Mes chers amis de la liberté (et vous autres, bureaucrates patronaux ou fonctionnarisés, cachés derrière vos dossiers suspendus), installez-vous confortablement. Aujourd'hui, on plonge dans le grand bain de la gestion paritaire avec le cas Houria Aouimeur, ou comment une malheureuse juriste a cru que l'éthique avait sa place dans une machine à recycler l'argent des autres.

Accrochez-vous à vos portefeuilles, on part à l'AGS (ne manquez pas le pas mauvais documentaire d'ARTE dont le lien est ci-dessus). Et aux milliards qu'elle gère dans l'ombre, c'est le cas de le dire.
Le miracle de la multiplication des pains (et de la disparition des milliards)
Imaginez un endroit merveilleux appelé l’AGS (Association pour la Gestion du régime de Garantie des créances des Salariés). C’est une sorte de tirelire géante alimentée par les cotisations obligatoires des patrons — parce que, bien sûr, l'État adore forcer les gens à être solidaires avec l'incompétence d'autrui. Le but ? Payer les salaires quand une boîte coule.
Notre héroïne, Houria, arrive là-bas avec ses grands yeux de juriste intègre et découvre... un trou. Pas un petit trou de souris, non. 7 milliards d’euros. Disparus. Pouf. Envolés dans la stratosphère administrative.
Dans le monde réel, si je perds 10 euros, je cherche sous le canapé. À l'AGS, on perd 7 milliards et on appelle ça "le mardi". C’est fascinant, n'est-ce pas ? Cette capacité qu’a l’argent public (ou para-public, ne chipotons pas sur la couleur du vol) à s’évaporer pour engraisser des administrateurs judiciaires et des avocats dont les honoraires ressemblent étrangement à des numéros de téléphone internationaux.

L'audace de l'honnêteté (quelle idée !)
Houria, dans un élan de naïveté presque touchant, se dit : "Tiens, je vais porter plainte".
Erreur fatale ! Elle a oublié la règle numéro 1 du club des profiteurs de la faillite : on ne compte pas les dents du cheval qu'on est en train de dépecer.
Dès qu'elle a commencé à poser des questions sur les factures délirantes et les circuits opaques, la machine s'est mise en marche. Et quand l'État ou ses satellites se sentent menacés, ils ne font pas dans la dentelle.
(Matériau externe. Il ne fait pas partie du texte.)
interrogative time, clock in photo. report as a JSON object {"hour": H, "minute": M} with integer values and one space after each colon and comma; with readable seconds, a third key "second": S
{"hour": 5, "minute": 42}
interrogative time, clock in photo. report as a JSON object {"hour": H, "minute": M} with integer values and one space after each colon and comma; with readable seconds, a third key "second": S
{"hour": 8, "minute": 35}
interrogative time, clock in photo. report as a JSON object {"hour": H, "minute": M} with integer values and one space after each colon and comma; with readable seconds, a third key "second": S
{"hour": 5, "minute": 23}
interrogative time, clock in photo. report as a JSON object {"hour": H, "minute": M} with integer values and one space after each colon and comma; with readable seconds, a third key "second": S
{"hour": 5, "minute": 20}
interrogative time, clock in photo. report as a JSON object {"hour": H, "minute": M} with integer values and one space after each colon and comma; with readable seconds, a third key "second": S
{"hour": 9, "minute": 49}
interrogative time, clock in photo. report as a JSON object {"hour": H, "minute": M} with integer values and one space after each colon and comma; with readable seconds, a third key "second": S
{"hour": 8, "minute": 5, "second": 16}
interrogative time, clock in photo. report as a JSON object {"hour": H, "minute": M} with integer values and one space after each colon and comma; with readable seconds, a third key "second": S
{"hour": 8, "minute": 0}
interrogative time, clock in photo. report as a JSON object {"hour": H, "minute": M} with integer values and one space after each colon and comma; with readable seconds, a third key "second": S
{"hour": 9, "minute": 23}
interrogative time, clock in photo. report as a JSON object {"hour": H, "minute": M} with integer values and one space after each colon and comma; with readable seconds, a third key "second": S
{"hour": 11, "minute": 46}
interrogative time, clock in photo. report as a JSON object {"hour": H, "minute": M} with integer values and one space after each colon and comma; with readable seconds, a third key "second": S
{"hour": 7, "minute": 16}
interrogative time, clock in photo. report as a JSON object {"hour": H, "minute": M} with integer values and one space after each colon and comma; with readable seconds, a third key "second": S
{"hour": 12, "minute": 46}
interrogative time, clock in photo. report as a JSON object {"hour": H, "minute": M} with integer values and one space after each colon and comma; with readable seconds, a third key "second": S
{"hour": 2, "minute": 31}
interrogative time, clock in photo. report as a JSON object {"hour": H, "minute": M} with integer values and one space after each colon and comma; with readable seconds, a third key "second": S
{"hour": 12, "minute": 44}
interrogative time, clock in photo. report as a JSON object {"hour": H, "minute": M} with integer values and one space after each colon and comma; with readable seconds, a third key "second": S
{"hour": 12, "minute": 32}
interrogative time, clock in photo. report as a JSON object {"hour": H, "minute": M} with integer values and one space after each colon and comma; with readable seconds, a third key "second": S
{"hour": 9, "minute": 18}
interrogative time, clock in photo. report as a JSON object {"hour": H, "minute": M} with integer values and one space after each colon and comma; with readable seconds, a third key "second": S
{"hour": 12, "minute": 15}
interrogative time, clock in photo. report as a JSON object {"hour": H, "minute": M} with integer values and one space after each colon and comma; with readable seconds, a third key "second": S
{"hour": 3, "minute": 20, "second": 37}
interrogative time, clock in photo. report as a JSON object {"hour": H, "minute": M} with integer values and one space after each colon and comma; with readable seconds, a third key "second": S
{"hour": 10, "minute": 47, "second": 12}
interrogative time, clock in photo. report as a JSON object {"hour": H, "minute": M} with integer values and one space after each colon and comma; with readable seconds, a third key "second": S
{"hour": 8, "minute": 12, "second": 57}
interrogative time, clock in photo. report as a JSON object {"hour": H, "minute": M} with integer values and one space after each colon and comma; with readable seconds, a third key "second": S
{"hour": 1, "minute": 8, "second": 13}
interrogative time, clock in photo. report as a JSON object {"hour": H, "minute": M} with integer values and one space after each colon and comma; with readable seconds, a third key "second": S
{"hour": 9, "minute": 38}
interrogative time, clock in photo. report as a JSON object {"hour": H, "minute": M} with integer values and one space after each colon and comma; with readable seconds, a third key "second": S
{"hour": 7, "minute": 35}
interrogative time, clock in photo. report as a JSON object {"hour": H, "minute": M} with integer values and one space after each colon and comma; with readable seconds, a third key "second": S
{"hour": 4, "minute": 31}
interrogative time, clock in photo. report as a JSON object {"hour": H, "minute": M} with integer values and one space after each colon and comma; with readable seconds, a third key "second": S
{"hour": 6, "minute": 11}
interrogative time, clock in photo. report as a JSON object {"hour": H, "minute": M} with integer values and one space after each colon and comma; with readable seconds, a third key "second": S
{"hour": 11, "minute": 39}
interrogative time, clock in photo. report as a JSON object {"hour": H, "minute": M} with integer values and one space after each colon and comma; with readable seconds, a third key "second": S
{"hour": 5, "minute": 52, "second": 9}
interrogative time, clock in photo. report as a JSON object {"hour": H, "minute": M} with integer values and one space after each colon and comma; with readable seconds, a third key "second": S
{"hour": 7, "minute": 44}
On n'est plus dans un rapport de la Cour des Comptes, on est dans un mauvais remake de Mission Impossible version URSS.
Le kit de bienvenue du lanceur d'alerte
Pour remercier Houria de vouloir protéger les fonds des travailleurs, le système lui a offert le pack "Destruction Totale" :
- Le piratage de mails : Parce que rien ne dit mieux "nous sommes transparents" que de fouiller dans les messages privés de ses employés.
- Le harcèlement : Portes forcées, filatures... On se croirait dans un polar de gare, sauf que c'est payé avec vos cotisations.
- Le licenciement pour "faute lourde" : C'est le chef-d'œuvre. On vire celle qui dénonce le vol pour avoir osé... dénoncer le vol. C’est l’équivalent administratif du "C'est celui qui dit qui y est".
La morale de cette triste farce
Ce documentaire d’ARTE nous rappelle une vérité fondamentale que tout libertarien porte en lui comme un talisman : L’argent géré par tout le monde n’appartient à personne, et finit toujours dans les poches de quelqu’un.
L’AGS, c’est le temple de l’entre-soi. Un petit monde de mandataires et d’avocats qui vivent de la mort des entreprises, avec la bénédiction d’un État trop occupé à traquer le moindre restaurateur qui oublie de déclarer un café.
Alors, bravo à Houria Aouimeur pour son courage. Elle a découvert que dans la jungle de la bureaucratie française, le prédateur le plus dangereux n'est pas le loup, c'est le gratte-papier qui a peur de perdre sa rente.